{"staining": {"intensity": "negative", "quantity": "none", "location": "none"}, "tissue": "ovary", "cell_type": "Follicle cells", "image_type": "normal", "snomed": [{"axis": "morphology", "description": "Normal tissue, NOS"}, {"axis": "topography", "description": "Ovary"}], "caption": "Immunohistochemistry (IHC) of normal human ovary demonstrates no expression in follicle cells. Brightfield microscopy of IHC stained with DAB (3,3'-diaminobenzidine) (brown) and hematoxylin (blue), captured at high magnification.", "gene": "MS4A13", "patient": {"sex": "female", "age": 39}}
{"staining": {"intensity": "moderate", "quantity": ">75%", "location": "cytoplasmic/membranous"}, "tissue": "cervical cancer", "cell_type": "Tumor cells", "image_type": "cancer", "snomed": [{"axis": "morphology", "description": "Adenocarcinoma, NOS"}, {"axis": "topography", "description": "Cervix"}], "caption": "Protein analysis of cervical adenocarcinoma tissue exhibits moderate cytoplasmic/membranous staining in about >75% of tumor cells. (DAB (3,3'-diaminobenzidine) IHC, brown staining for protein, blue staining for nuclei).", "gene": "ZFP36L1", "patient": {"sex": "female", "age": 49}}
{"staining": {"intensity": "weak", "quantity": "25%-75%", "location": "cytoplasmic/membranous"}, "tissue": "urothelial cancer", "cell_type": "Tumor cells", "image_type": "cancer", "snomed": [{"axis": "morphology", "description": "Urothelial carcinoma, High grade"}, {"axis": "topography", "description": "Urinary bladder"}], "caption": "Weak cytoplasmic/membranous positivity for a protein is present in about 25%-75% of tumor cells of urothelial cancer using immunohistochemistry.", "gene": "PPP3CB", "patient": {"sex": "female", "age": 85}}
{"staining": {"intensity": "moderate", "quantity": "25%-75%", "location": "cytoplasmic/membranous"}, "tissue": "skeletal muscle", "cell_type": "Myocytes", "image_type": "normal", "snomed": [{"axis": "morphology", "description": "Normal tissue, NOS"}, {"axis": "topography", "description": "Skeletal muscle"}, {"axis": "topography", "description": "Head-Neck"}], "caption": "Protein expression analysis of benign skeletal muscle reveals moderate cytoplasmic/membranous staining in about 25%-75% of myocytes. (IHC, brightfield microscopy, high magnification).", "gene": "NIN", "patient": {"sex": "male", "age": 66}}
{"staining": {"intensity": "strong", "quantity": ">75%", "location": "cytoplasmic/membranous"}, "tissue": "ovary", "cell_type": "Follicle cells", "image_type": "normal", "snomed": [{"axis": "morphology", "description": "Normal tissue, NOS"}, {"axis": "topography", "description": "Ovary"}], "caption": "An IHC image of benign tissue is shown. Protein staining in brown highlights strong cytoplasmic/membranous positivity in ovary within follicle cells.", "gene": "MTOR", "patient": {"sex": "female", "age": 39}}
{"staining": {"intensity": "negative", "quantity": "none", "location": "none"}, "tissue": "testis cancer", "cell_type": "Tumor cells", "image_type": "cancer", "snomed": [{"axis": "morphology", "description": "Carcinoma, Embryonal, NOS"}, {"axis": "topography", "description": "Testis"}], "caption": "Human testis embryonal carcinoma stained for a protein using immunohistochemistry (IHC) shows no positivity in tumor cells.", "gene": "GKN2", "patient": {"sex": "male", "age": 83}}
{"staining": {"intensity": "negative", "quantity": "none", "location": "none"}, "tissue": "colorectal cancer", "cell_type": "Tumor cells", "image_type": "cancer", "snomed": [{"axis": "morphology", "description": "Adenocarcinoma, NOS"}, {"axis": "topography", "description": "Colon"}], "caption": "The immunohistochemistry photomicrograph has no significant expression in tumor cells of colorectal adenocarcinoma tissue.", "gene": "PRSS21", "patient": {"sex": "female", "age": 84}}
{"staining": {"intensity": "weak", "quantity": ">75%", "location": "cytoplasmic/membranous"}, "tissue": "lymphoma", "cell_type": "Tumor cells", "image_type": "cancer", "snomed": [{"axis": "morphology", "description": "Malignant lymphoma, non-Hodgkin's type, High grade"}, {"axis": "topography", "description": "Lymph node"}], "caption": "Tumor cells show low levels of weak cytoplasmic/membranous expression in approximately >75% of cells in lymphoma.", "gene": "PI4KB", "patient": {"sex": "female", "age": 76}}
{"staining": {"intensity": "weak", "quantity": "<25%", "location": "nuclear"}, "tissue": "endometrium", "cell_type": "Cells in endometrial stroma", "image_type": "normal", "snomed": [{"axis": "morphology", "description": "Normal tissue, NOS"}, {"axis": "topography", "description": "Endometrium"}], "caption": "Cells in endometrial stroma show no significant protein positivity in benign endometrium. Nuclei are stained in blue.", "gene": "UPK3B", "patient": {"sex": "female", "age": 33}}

» **ASSIGNMENT**: Above are some records; copy each line there that contains "using".

» **TASK ANSWER**:
{"staining": {"intensity": "weak", "quantity": "25%-75%", "location": "cytoplasmic/membranous"}, "tissue": "urothelial cancer", "cell_type": "Tumor cells", "image_type": "cancer", "snomed": [{"axis": "morphology", "description": "Urothelial carcinoma, High grade"}, {"axis": "topography", "description": "Urinary bladder"}], "caption": "Weak cytoplasmic/membranous positivity for a protein is present in about 25%-75% of tumor cells of urothelial cancer using immunohistochemistry.", "gene": "PPP3CB", "patient": {"sex": "female", "age": 85}}
{"staining": {"intensity": "negative", "quantity": "none", "location": "none"}, "tissue": "testis cancer", "cell_type": "Tumor cells", "image_type": "cancer", "snomed": [{"axis": "morphology", "description": "Carcinoma, Embryonal, NOS"}, {"axis": "topography", "description": "Testis"}], "caption": "Human testis embryonal carcinoma stained for a protein using immunohistochemistry (IHC) shows no positivity in tumor cells.", "gene": "GKN2", "patient": {"sex": "male", "age": 83}}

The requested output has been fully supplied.